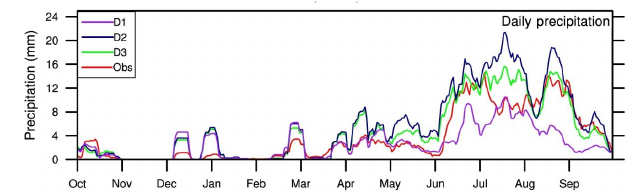
Figure 3. Daily station averaged precipitation (mmday − 1 ) from three WRF resolutions and observation (plotted as 10-day moving average). Observation abbreviated as “obs” hereinafter in all the fig-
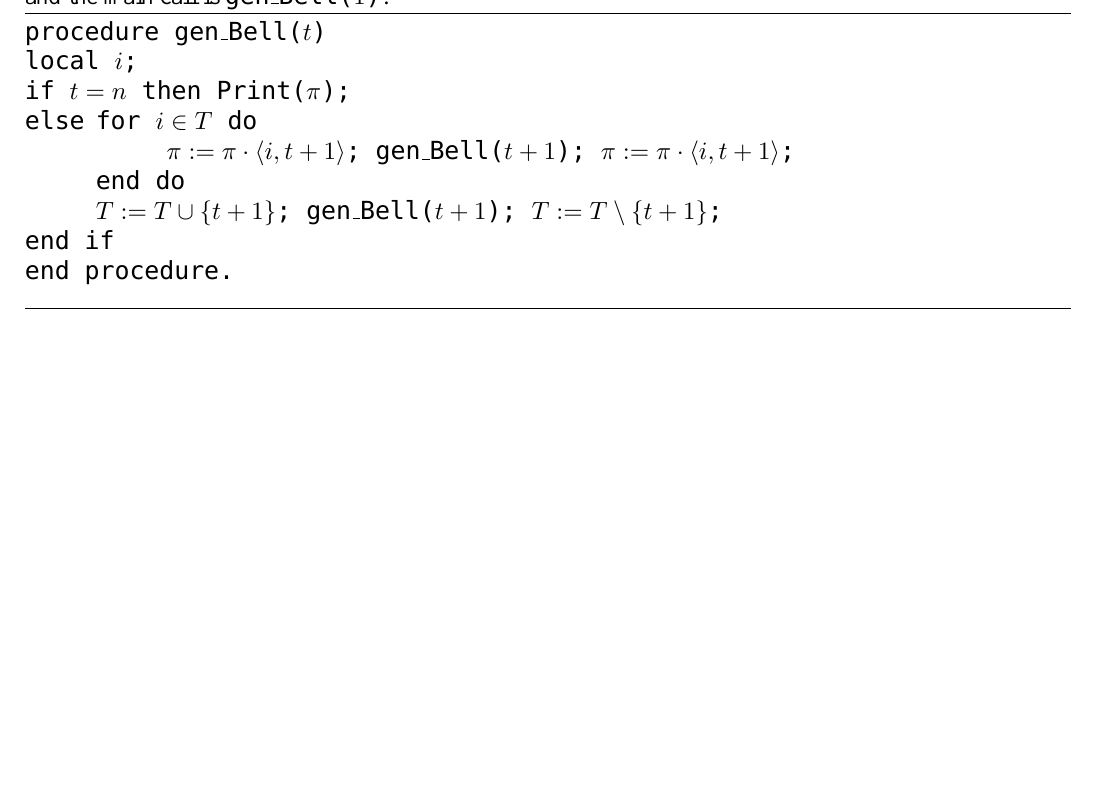
and the main call is gen Bell( 1 )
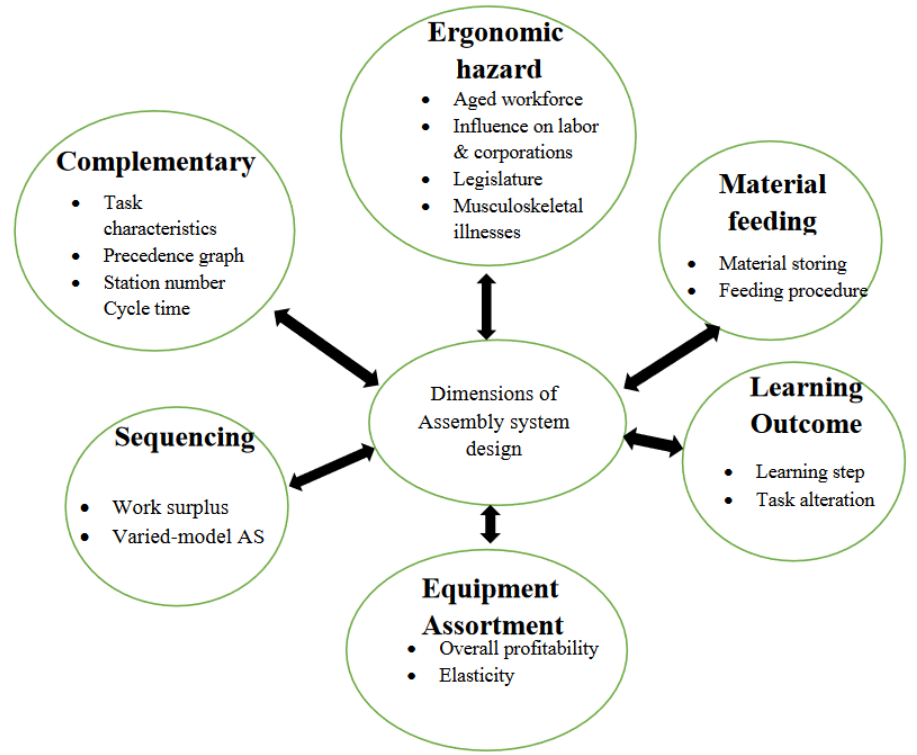
Figure 6. Dimensions of assembly system design.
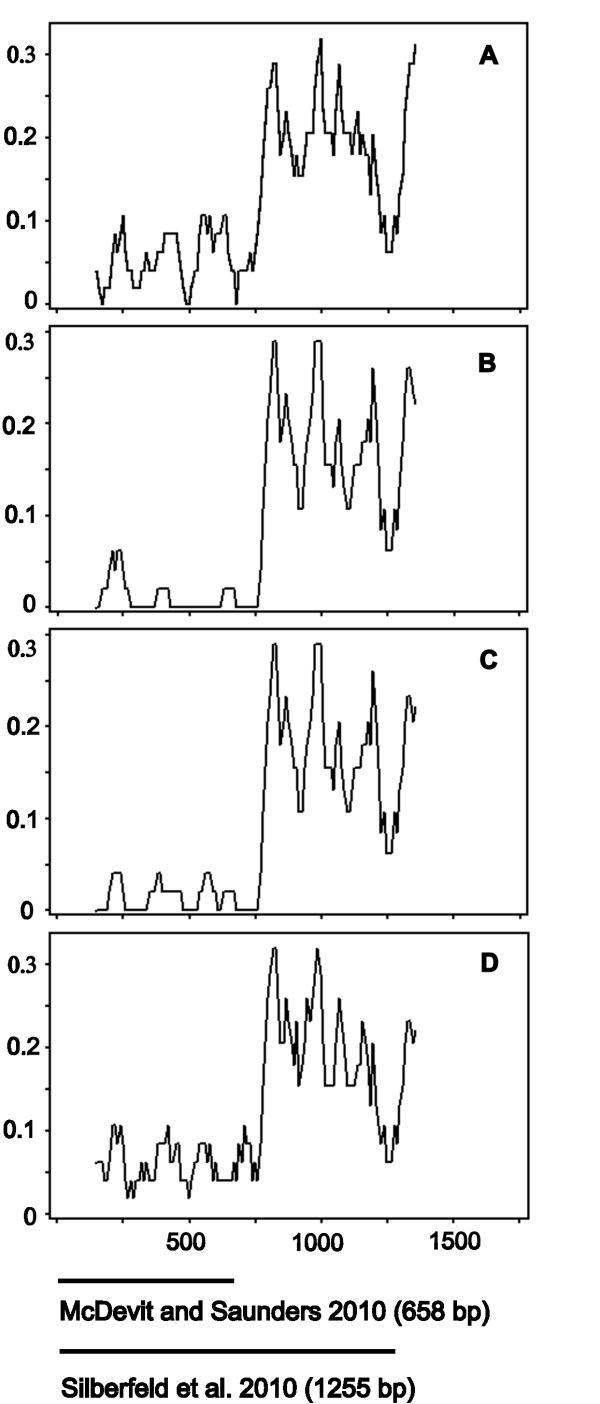
Sliding-window plots of divergence along the COI gene region between S. latissima and other laminarialean algae: S. japonica (A), the SHA form (B), S. coriacea (C), and S. angustata (D).  Window sizes are 50 nucleotides with ten-nucleotide increments. The thick black lines at the bottom mark the COI regions investigated by McDevit and Saunders [43] and Silberfeld with colleagues [2].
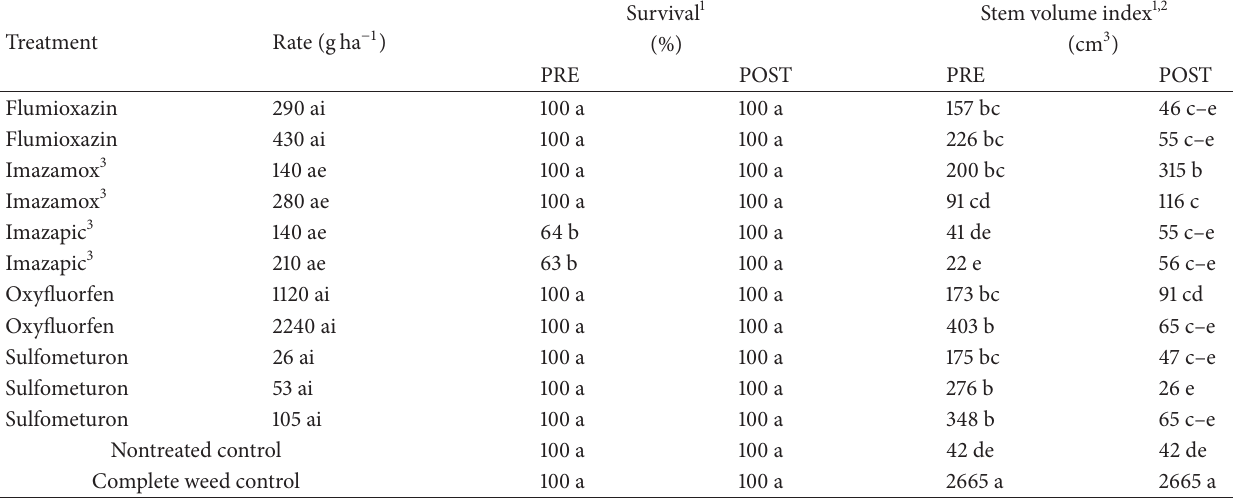
Table 6: Survival and stem volume index of Eucalyptus urograndis trees at the end of the first growing season for preemergence (PRE) or postemergence (POST) applications of various herbicides, in comparison to a nontreated control and complete weed control obtained with repeated foliar sprays of glyphosate herbicide, directed carefully to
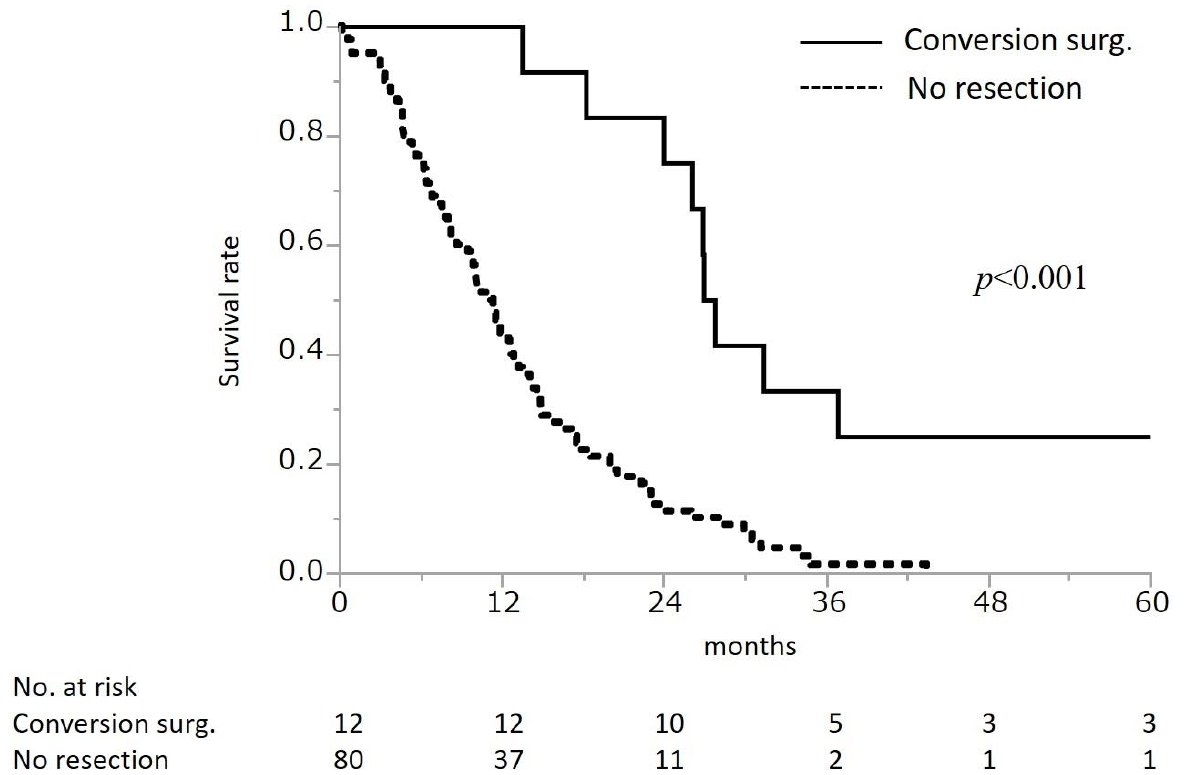
Figure 3. Overall survival from initial treatment by surgery status The p -value was calculated by log-rank test. The median survival time was 27.4 months in patients who underwent conversion surgery ( n = 12), and 11.3 months in patients who did not undergo resection ( n = 80).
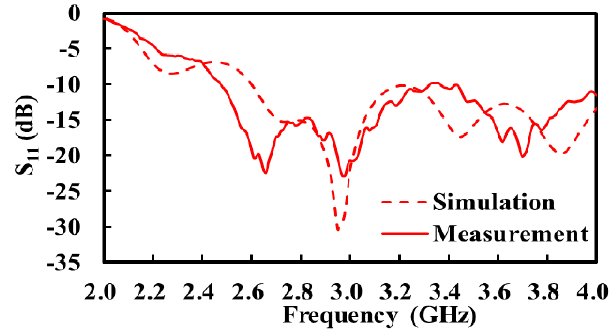
Figure 6. Simulated and measured S 11 of the fabricated horn antenna.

[Task to complete]
Leave the pictures out and output exactly the lines above, from the start of the listing through the line with "Table 6: Survival".

[Result of the exercise]
Figure 3. Daily station averaged precipitation (mmday − 1 ) from three WRF resolutions and observation (plotted as 10-day moving average). Observation abbreviated as “obs” hereinafter in all the fig-
and the main call is gen Bell( 1 )
Figure 6. Dimensions of assembly system design.
Sliding-window plots of divergence along the COI gene region between S. latissima and other laminarialean algae: S. japonica (A), the SHA form (B), S. coriacea (C), and S. angustata (D).  Window sizes are 50 nucleotides with ten-nucleotide increments. The thick black lines at the bottom mark the COI regions investigated by McDevit and Saunders [43] and Silberfeld with colleagues [2].
Table 6: Survival and stem volume index of Eucalyptus urograndis trees at the end of the first growing season for preemergence (PRE) or postemergence (POST) applications of various herbicides, in comparison to a nontreated control and complete weed control obtained with repeated foliar sprays of glyphosate herbicide, directed carefully to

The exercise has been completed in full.